== Aim of the task ==
Repeat each of the items below word for word, changing nothing.

== Records to use ==
[Start of Attachment]
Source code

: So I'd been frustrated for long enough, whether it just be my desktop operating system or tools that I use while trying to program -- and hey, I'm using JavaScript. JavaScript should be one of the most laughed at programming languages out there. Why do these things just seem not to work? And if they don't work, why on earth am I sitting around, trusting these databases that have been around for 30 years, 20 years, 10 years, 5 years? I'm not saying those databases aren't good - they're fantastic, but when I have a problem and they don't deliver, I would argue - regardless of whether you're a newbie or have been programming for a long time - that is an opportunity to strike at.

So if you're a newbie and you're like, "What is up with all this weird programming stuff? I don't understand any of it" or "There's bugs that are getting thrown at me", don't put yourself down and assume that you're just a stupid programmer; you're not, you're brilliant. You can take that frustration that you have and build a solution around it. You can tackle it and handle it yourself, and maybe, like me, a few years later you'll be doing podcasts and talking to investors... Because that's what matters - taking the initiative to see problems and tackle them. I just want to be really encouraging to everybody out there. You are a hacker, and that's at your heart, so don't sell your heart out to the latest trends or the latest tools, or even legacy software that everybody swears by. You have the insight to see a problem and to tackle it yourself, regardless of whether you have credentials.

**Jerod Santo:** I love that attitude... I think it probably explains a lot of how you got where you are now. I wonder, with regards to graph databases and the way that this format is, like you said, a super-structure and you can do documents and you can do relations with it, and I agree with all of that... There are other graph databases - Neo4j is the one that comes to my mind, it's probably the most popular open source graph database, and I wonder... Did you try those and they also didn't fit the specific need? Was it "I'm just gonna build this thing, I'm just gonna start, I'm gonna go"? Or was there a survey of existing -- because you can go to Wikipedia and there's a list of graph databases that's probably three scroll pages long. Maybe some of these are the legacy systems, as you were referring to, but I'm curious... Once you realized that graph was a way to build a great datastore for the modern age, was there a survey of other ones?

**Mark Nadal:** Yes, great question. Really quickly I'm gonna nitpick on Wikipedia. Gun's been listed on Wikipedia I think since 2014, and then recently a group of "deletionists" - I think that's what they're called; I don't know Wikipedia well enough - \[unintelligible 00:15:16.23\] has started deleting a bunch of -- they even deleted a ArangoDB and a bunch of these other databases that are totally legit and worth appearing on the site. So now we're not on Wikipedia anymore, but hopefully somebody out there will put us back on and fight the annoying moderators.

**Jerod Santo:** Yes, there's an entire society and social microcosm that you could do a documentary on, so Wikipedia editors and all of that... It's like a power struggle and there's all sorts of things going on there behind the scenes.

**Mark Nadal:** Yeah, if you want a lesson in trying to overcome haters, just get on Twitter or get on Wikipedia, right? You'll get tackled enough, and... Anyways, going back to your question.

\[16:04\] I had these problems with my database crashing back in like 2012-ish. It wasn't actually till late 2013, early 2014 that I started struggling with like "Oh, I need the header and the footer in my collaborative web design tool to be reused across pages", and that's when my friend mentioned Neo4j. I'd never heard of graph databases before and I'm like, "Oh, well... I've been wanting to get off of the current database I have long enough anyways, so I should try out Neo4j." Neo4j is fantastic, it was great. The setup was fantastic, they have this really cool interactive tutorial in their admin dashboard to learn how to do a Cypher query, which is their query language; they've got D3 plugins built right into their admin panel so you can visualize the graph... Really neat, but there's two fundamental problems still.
[End of Attachment]
== Task result ==
Source code

: So I'd been frustrated for long enough, whether it just be my desktop operating system or tools that I use while trying to program -- and hey, I'm using JavaScript. JavaScript should be one of the most laughed at programming languages out there. Why do these things just seem not to work? And if they don't work, why on earth am I sitting around, trusting these databases that have been around for 30 years, 20 years, 10 years, 5 years? I'm not saying those databases aren't good - they're fantastic, but when I have a problem and they don't deliver, I would argue - regardless of whether you're a newbie or have been programming for a long time - that is an opportunity to strike at.

So if you're a newbie and you're like, "What is up with all this weird programming stuff? I don't understand any of it" or "There's bugs that are getting thrown at me", don't put yourself down and assume that you're just a stupid programmer; you're not, you're brilliant. You can take that frustration that you have and build a solution around it. You can tackle it and handle it yourself, and maybe, like me, a few years later you'll be doing podcasts and talking to investors... Because that's what matters - taking the initiative to see problems and tackle them. I just want to be really encouraging to everybody out there. You are a hacker, and that's at your heart, so don't sell your heart out to the latest trends or the latest tools, or even legacy software that everybody swears by. You have the insight to see a problem and to tackle it yourself, regardless of whether you have credentials.

**Jerod Santo:** I love that attitude... I think it probably explains a lot of how you got where you are now. I wonder, with regards to graph databases and the way that this format is, like you said, a super-structure and you can do documents and you can do relations with it, and I agree with all of that... There are other graph databases - Neo4j is the one that comes to my mind, it's probably the most popular open source graph database, and I wonder... Did you try those and they also didn't fit the specific need? Was it "I'm just gonna build this thing, I'm just gonna start, I'm gonna go"? Or was there a survey of existing -- because you can go to Wikipedia and there's a list of graph databases that's probably three scroll pages long. Maybe some of these are the legacy systems, as you were referring to, but I'm curious... Once you realized that graph was a way to build a great datastore for the modern age, was there a survey of other ones?

**Mark Nadal:** Yes, great question. Really quickly I'm gonna nitpick on Wikipedia. Gun's been listed on Wikipedia I think since 2014, and then recently a group of "deletionists" - I think that's what they're called; I don't know Wikipedia well enough - \[unintelligible 00:15:16.23\] has started deleting a bunch of -- they even deleted a ArangoDB and a bunch of these other databases that are totally legit and worth appearing on the site. So now we're not on Wikipedia anymore, but hopefully somebody out there will put us back on and fight the annoying moderators.

**Jerod Santo:** Yes, there's an entire society and social microcosm that you could do a documentary on, so Wikipedia editors and all of that... It's like a power struggle and there's all sorts of things going on there behind the scenes.

**Mark Nadal:** Yeah, if you want a lesson in trying to overcome haters, just get on Twitter or get on Wikipedia, right? You'll get tackled enough, and... Anyways, going back to your question.

\[16:04\] I had these problems with my database crashing back in like 2012-ish. It wasn't actually till late 2013, early 2014 that I started struggling with like "Oh, I need the header and the footer in my collaborative web design tool to be reused across pages", and that's when my friend mentioned Neo4j. I'd never heard of graph databases before and I'm like, "Oh, well... I've been wanting to get off of the current database I have long enough anyways, so I should try out Neo4j." Neo4j is fantastic, it was great. The setup was fantastic, they have this really cool interactive tutorial in their admin dashboard to learn how to do a Cypher query, which is their query language; they've got D3 plugins built right into their admin panel so you can visualize the graph... Really neat, but there's two fundamental problems still.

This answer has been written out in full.